» **YOUR OBJECTIVE**
The lines to copy run from the one containing "neck: (855, 377)" to the very end of the records; give them exactly, and only them, without pictures.

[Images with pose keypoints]
┌────────

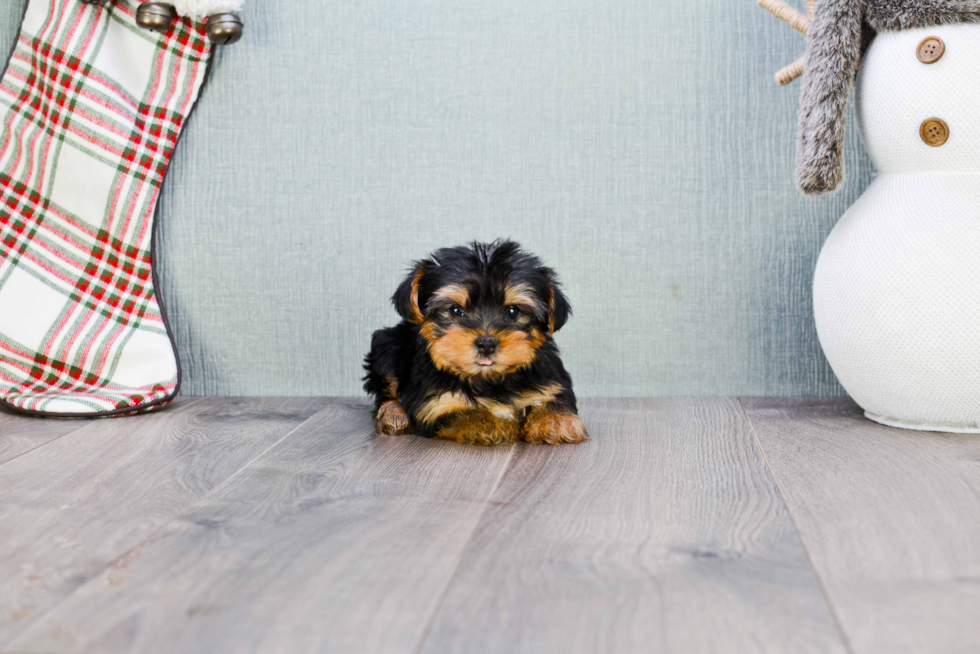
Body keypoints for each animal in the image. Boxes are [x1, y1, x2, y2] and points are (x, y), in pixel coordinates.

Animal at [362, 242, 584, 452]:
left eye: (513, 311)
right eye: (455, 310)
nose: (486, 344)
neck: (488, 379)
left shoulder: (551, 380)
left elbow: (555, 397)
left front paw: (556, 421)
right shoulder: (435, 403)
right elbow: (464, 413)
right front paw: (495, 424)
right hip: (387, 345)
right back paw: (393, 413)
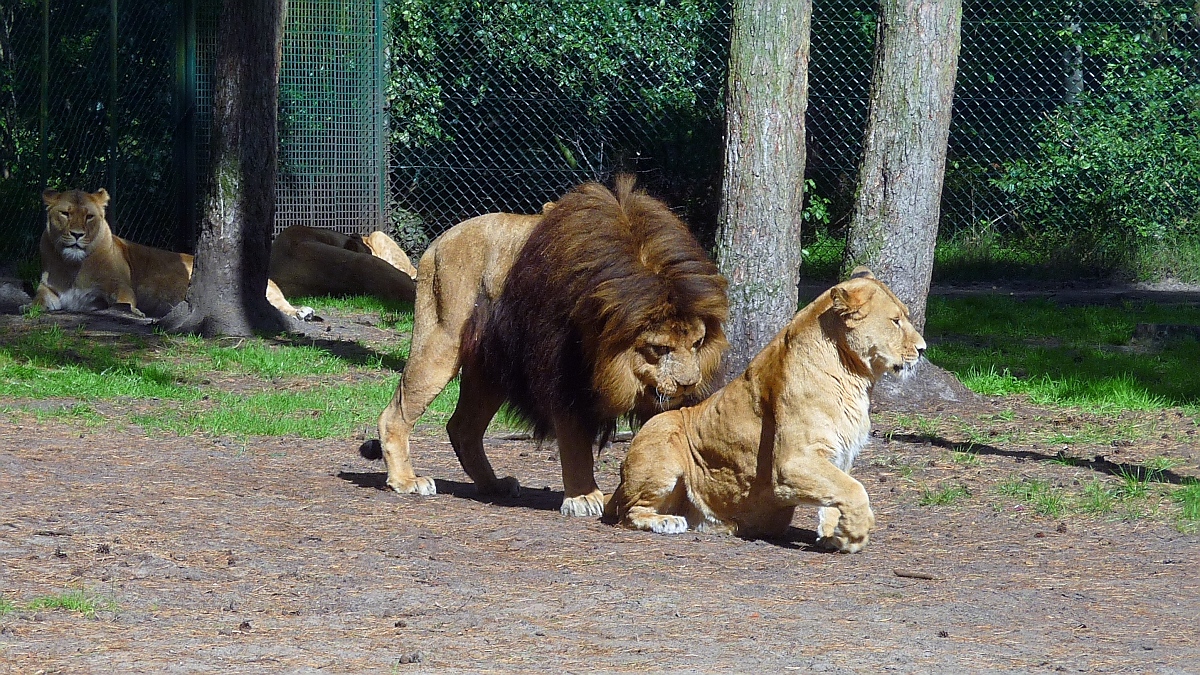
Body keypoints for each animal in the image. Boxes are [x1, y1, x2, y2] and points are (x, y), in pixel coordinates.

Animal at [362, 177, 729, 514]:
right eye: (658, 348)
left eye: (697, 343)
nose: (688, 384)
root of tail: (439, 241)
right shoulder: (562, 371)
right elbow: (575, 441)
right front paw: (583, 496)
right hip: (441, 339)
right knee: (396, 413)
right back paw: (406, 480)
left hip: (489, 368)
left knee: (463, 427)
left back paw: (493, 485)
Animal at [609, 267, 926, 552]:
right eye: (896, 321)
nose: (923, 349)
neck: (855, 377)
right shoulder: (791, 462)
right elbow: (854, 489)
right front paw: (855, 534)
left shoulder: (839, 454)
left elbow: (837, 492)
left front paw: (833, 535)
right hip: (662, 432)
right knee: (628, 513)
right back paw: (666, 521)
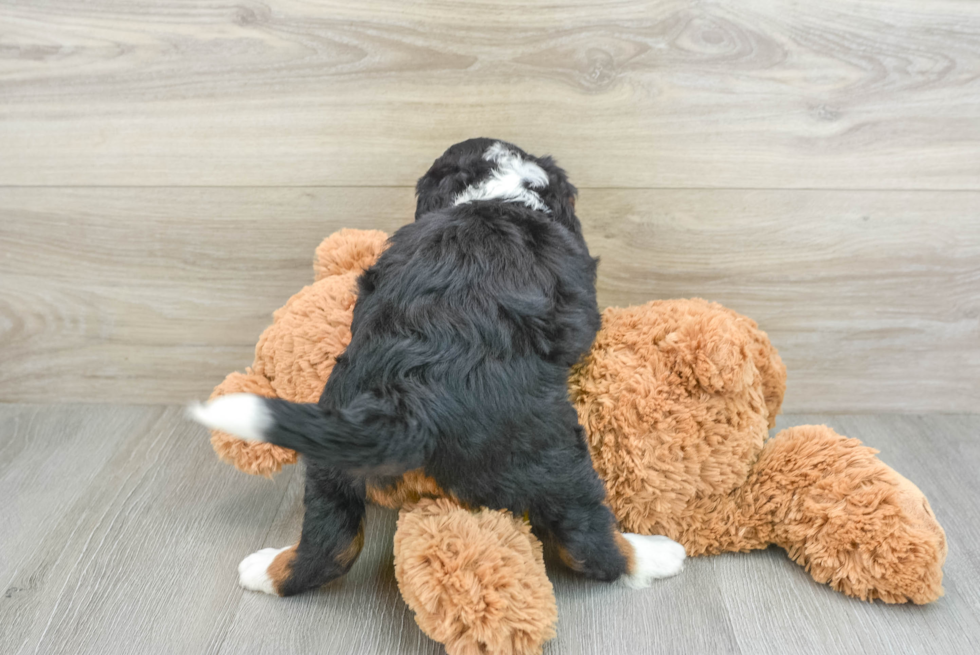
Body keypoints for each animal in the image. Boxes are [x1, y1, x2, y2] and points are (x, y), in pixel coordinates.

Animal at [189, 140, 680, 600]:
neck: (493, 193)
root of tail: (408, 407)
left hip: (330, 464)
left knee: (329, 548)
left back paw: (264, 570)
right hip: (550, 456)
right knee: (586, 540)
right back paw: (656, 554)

└────────

» **ANSWER BOX**
neck: (855, 377)
right shoulder: (791, 462)
right elbow: (854, 489)
right front paw: (855, 534)
left shoulder: (839, 454)
left elbow: (837, 492)
left front paw: (833, 535)
right hip: (662, 432)
right knee: (628, 513)
right back paw: (666, 521)
Body keypoints for each animal in the image. Boxes are [x1, y1, x2, y2] and points are (x, y), in pixel coordinates.

Animal at [189, 140, 680, 600]:
neck: (493, 193)
root of tail: (408, 407)
left hip: (330, 464)
left knee: (329, 548)
left back paw: (264, 570)
right hip: (550, 456)
right knee: (586, 540)
right back paw: (656, 554)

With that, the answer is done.